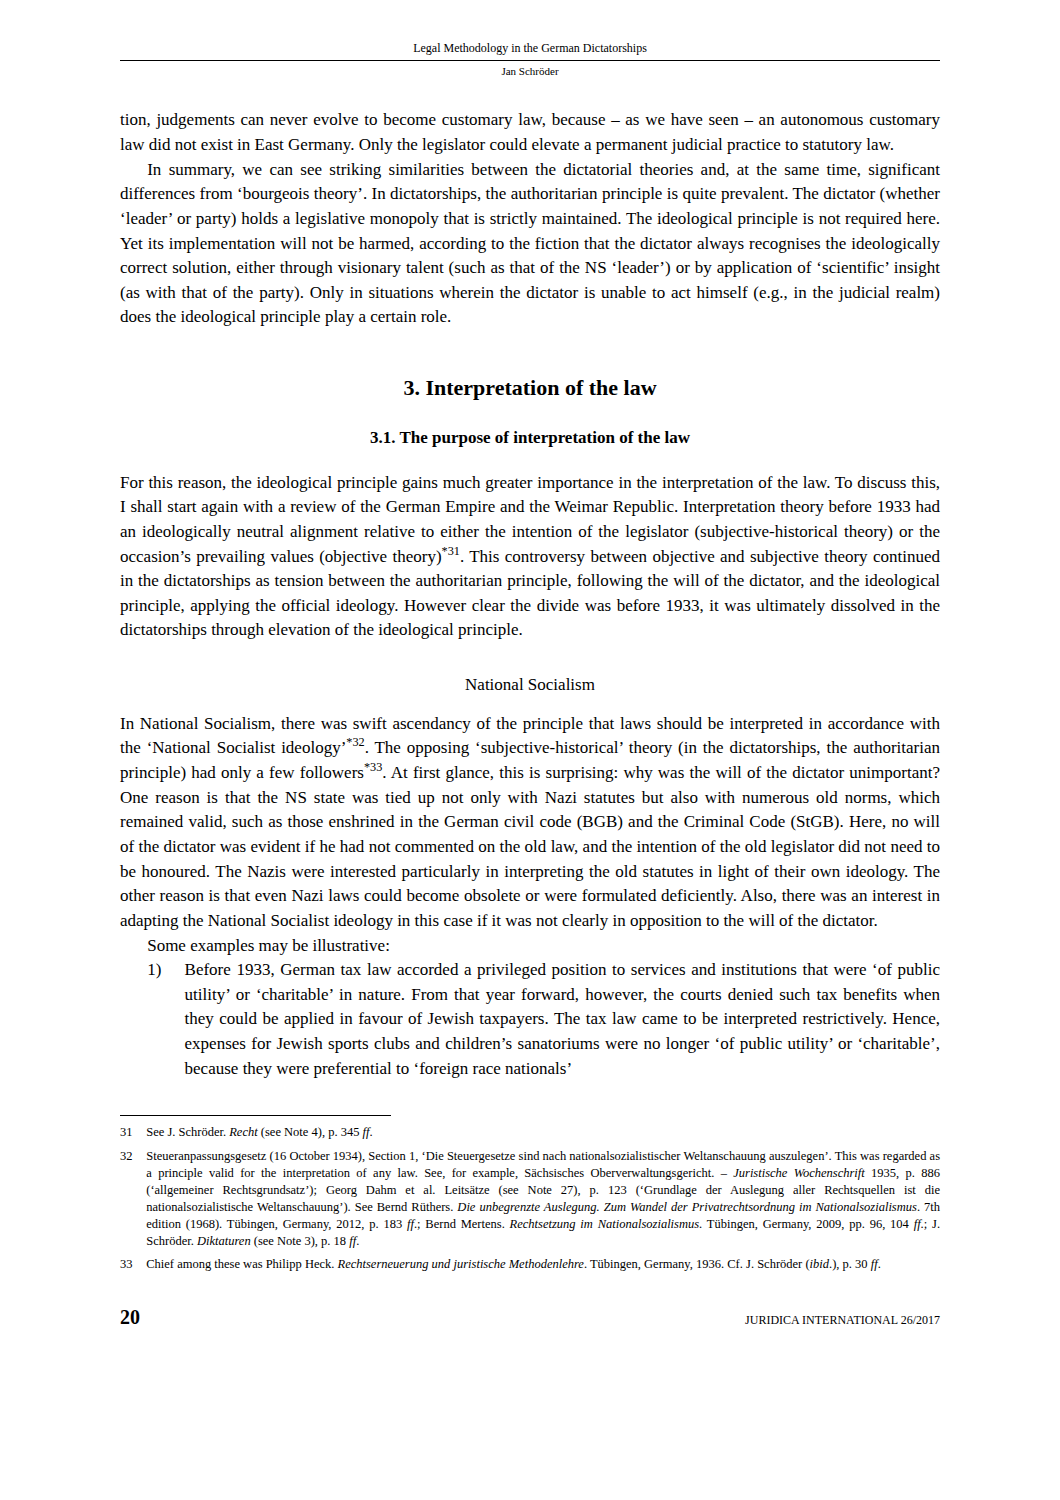Legal Methodology in the German Dictatorships
Jan Schröder
tion, judgements can never evolve to become customary law, because – as we have seen – an autonomous customary law did not exist in East Germany. Only the legislator could elevate a permanent judicial practice to statutory law.
In summary, we can see striking similarities between the dictatorial theories and, at the same time, significant differences from ‘bourgeois theory’. In dictatorships, the authoritarian principle is quite prevalent. The dictator (whether ‘leader’ or party) holds a legislative monopoly that is strictly maintained. The ideological principle is not required here. Yet its implementation will not be harmed, according to the fiction that the dictator always recognises the ideologically correct solution, either through visionary talent (such as that of the NS ‘leader’) or by application of ‘scientific’ insight (as with that of the party). Only in situations wherein the dictator is unable to act himself (e.g., in the judicial realm) does the ideological principle play a certain role.
3. Interpretation of the law
3.1. The purpose of interpretation of the law
For this reason, the ideological principle gains much greater importance in the interpretation of the law. To discuss this, I shall start again with a review of the German Empire and the Weimar Republic. Interpretation theory before 1933 had an ideologically neutral alignment relative to either the intention of the legislator (subjective-historical theory) or the occasion’s prevailing values (objective theory)*31. This controversy between objective and subjective theory continued in the dictatorships as tension between the authoritarian principle, following the will of the dictator, and the ideological principle, applying the official ideology. However clear the divide was before 1933, it was ultimately dissolved in the dictatorships through elevation of the ideological principle.
National Socialism
In National Socialism, there was swift ascendancy of the principle that laws should be interpreted in accordance with the ‘National Socialist ideology’*32. The opposing ‘subjective-historical’ theory (in the dictatorships, the authoritarian principle) had only a few followers*33. At first glance, this is surprising: why was the will of the dictator unimportant? One reason is that the NS state was tied up not only with Nazi statutes but also with numerous old norms, which remained valid, such as those enshrined in the German civil code (BGB) and the Criminal Code (StGB). Here, no will of the dictator was evident if he had not commented on the old law, and the intention of the old legislator did not need to be honoured. The Nazis were interested particularly in interpreting the old statutes in light of their own ideology. The other reason is that even Nazi laws could become obsolete or were formulated deficiently. Also, there was an interest in adapting the National Socialist ideology in this case if it was not clearly in opposition to the will of the dictator.
Some examples may be illustrative:
1) Before 1933, German tax law accorded a privileged position to services and institutions that were ‘of public utility’ or ‘charitable’ in nature. From that year forward, however, the courts denied such tax benefits when they could be applied in favour of Jewish taxpayers. The tax law came to be interpreted restrictively. Hence, expenses for Jewish sports clubs and children’s sanatoriums were no longer ‘of public utility’ or ‘charitable’, because they were preferential to ‘foreign race nationals’
31 See J. Schröder. Recht (see Note 4), p. 345 ff.
32 Steueranpassungsgesetz (16 October 1934), Section 1, ‘Die Steuergesetze sind nach nationalsozialistischer Weltanschauung auszulegen’. This was regarded as a principle valid for the interpretation of any law. See, for example, Sächsisches Oberverwaltungsgericht. – Juristische Wochenschrift 1935, p. 886 (‘allgemeiner Rechtsgrundsatz’); Georg Dahm et al. Leitsätze (see Note 27), p. 123 (‘Grundlage der Auslegung aller Rechtsquellen ist die nationalsozialistische Weltanschauung’). See Bernd Rüthers. Die unbegrenzte Auslegung. Zum Wandel der Privatrechtsordnung im Nationalsozialismus. 7th edition (1968). Tübingen, Germany, 2012, p. 183 ff.; Bernd Mertens. Rechtsetzung im Nationalsozialismus. Tübingen, Germany, 2009, pp. 96, 104 ff.; J. Schröder. Diktaturen (see Note 3), p. 18 ff.
33 Chief among these was Philipp Heck. Rechtserneuerung und juristische Methodenlehre. Tübingen, Germany, 1936. Cf. J. Schröder (ibid.), p. 30 ff.
20 JURIDICA INTERNATIONAL 26/2017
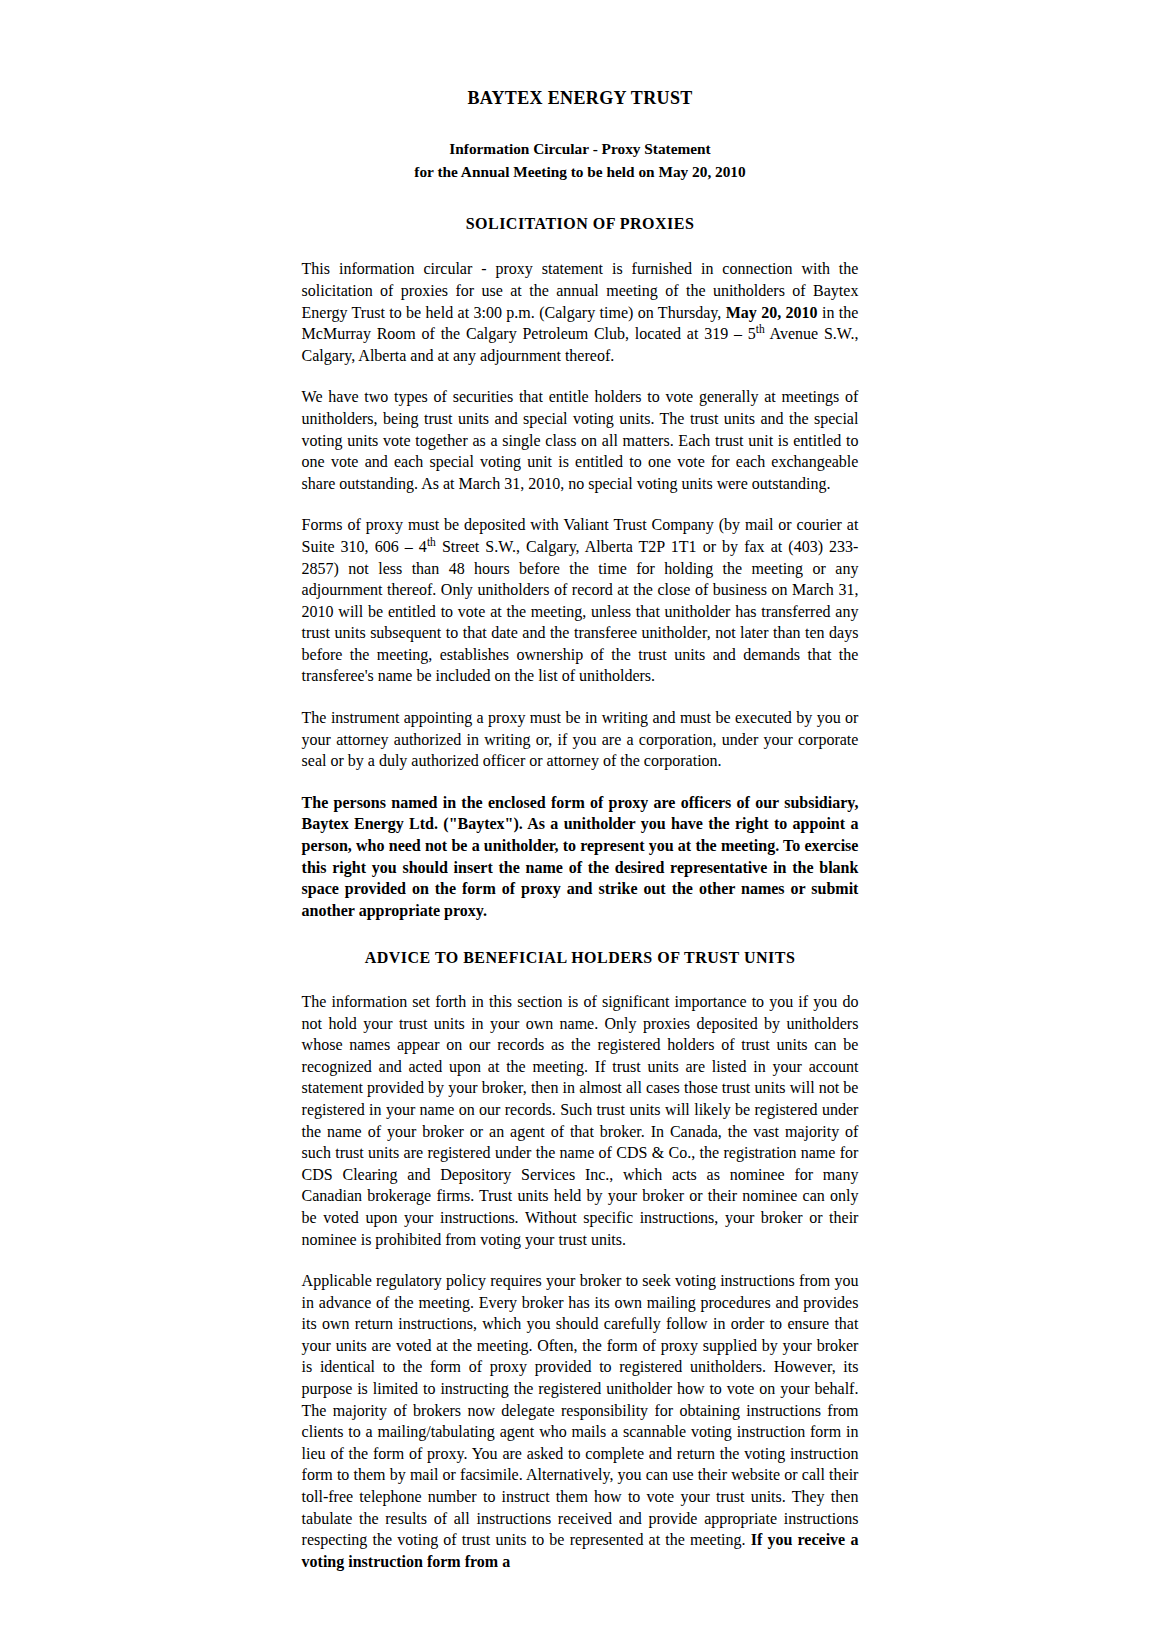BAYTEX ENERGY TRUST
Information Circular - Proxy Statement
for the Annual Meeting to be held on May 20, 2010
SOLICITATION OF PROXIES
This information circular - proxy statement is furnished in connection with the solicitation of proxies for use at the annual meeting of the unitholders of Baytex Energy Trust to be held at 3:00 p.m. (Calgary time) on Thursday, May 20, 2010 in the McMurray Room of the Calgary Petroleum Club, located at 319 – 5th Avenue S.W., Calgary, Alberta and at any adjournment thereof.
We have two types of securities that entitle holders to vote generally at meetings of unitholders, being trust units and special voting units. The trust units and the special voting units vote together as a single class on all matters. Each trust unit is entitled to one vote and each special voting unit is entitled to one vote for each exchangeable share outstanding. As at March 31, 2010, no special voting units were outstanding.
Forms of proxy must be deposited with Valiant Trust Company (by mail or courier at Suite 310, 606 – 4th Street S.W., Calgary, Alberta T2P 1T1 or by fax at (403) 233-2857) not less than 48 hours before the time for holding the meeting or any adjournment thereof. Only unitholders of record at the close of business on March 31, 2010 will be entitled to vote at the meeting, unless that unitholder has transferred any trust units subsequent to that date and the transferee unitholder, not later than ten days before the meeting, establishes ownership of the trust units and demands that the transferee's name be included on the list of unitholders.
The instrument appointing a proxy must be in writing and must be executed by you or your attorney authorized in writing or, if you are a corporation, under your corporate seal or by a duly authorized officer or attorney of the corporation.
The persons named in the enclosed form of proxy are officers of our subsidiary, Baytex Energy Ltd. ("Baytex"). As a unitholder you have the right to appoint a person, who need not be a unitholder, to represent you at the meeting. To exercise this right you should insert the name of the desired representative in the blank space provided on the form of proxy and strike out the other names or submit another appropriate proxy.
ADVICE TO BENEFICIAL HOLDERS OF TRUST UNITS
The information set forth in this section is of significant importance to you if you do not hold your trust units in your own name. Only proxies deposited by unitholders whose names appear on our records as the registered holders of trust units can be recognized and acted upon at the meeting. If trust units are listed in your account statement provided by your broker, then in almost all cases those trust units will not be registered in your name on our records. Such trust units will likely be registered under the name of your broker or an agent of that broker. In Canada, the vast majority of such trust units are registered under the name of CDS & Co., the registration name for CDS Clearing and Depository Services Inc., which acts as nominee for many Canadian brokerage firms. Trust units held by your broker or their nominee can only be voted upon your instructions. Without specific instructions, your broker or their nominee is prohibited from voting your trust units.
Applicable regulatory policy requires your broker to seek voting instructions from you in advance of the meeting. Every broker has its own mailing procedures and provides its own return instructions, which you should carefully follow in order to ensure that your units are voted at the meeting. Often, the form of proxy supplied by your broker is identical to the form of proxy provided to registered unitholders. However, its purpose is limited to instructing the registered unitholder how to vote on your behalf. The majority of brokers now delegate responsibility for obtaining instructions from clients to a mailing/tabulating agent who mails a scannable voting instruction form in lieu of the form of proxy. You are asked to complete and return the voting instruction form to them by mail or facsimile. Alternatively, you can use their website or call their toll-free telephone number to instruct them how to vote your trust units. They then tabulate the results of all instructions received and provide appropriate instructions respecting the voting of trust units to be represented at the meeting. If you receive a voting instruction form from a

**EXERCISE REQUIREMENTS**
I would like the exact lines from the data above, starting with the one that holds "1) Before 1933, German" and going on through the one that holds "This information circular", without the pictures.

**SOLUTION TO THIS TASK**
1) Before 1933, German tax law accorded a privileged position to services and institutions that were ‘of public utility’ or ‘charitable’ in nature. From that year forward, however, the courts denied such tax benefits when they could be applied in favour of Jewish taxpayers. The tax law came to be interpreted restrictively. Hence, expenses for Jewish sports clubs and children’s sanatoriums were no longer ‘of public utility’ or ‘charitable’, because they were preferential to ‘foreign race nationals’
31 See J. Schröder. Recht (see Note 4), p. 345 ff.
32 Steueranpassungsgesetz (16 October 1934), Section 1, ‘Die Steuergesetze sind nach nationalsozialistischer Weltanschauung auszulegen’. This was regarded as a principle valid for the interpretation of any law. See, for example, Sächsisches Oberverwaltungsgericht. – Juristische Wochenschrift 1935, p. 886 (‘allgemeiner Rechtsgrundsatz’); Georg Dahm et al. Leitsätze (see Note 27), p. 123 (‘Grundlage der Auslegung aller Rechtsquellen ist die nationalsozialistische Weltanschauung’). See Bernd Rüthers. Die unbegrenzte Auslegung. Zum Wandel der Privatrechtsordnung im Nationalsozialismus. 7th edition (1968). Tübingen, Germany, 2012, p. 183 ff.; Bernd Mertens. Rechtsetzung im Nationalsozialismus. Tübingen, Germany, 2009, pp. 96, 104 ff.; J. Schröder. Diktaturen (see Note 3), p. 18 ff.
33 Chief among these was Philipp Heck. Rechtserneuerung und juristische Methodenlehre. Tübingen, Germany, 1936. Cf. J. Schröder (ibid.), p. 30 ff.
20 JURIDICA INTERNATIONAL 26/2017
BAYTEX ENERGY TRUST
Information Circular - Proxy Statement
for the Annual Meeting to be held on May 20, 2010
SOLICITATION OF PROXIES
This information circular - proxy statement is furnished in connection with the solicitation of proxies for use at the annual meeting of the unitholders of Baytex Energy Trust to be held at 3:00 p.m. (Calgary time) on Thursday, May 20, 2010 in the McMurray Room of the Calgary Petroleum Club, located at 319 – 5th Avenue S.W., Calgary, Alberta and at any adjournment thereof.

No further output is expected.